Only those lines in the data below from the line containing "Among the groups to be subject" through the line containing "Endowment for Democracy recei", both included, should be restated word for word.

- - - - -

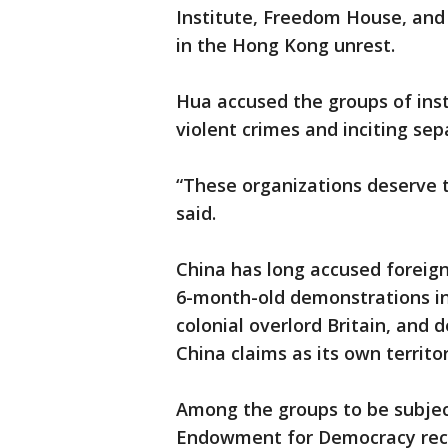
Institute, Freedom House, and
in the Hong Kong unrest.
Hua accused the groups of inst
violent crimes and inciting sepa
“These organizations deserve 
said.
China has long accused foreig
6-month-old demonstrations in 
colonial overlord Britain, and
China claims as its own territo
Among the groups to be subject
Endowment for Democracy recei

- - - - -

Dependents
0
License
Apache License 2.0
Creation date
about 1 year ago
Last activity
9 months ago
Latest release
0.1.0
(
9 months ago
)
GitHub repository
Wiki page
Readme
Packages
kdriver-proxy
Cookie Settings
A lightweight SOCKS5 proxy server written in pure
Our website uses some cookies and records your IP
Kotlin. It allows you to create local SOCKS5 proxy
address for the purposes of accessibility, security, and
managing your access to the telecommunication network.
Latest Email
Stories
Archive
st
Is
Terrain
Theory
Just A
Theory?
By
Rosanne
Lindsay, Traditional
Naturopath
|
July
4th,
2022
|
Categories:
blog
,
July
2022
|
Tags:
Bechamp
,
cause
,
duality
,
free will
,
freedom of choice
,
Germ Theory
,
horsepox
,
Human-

- - - - -

* _Task result_
Among the groups to be subject
Endowment for Democracy recei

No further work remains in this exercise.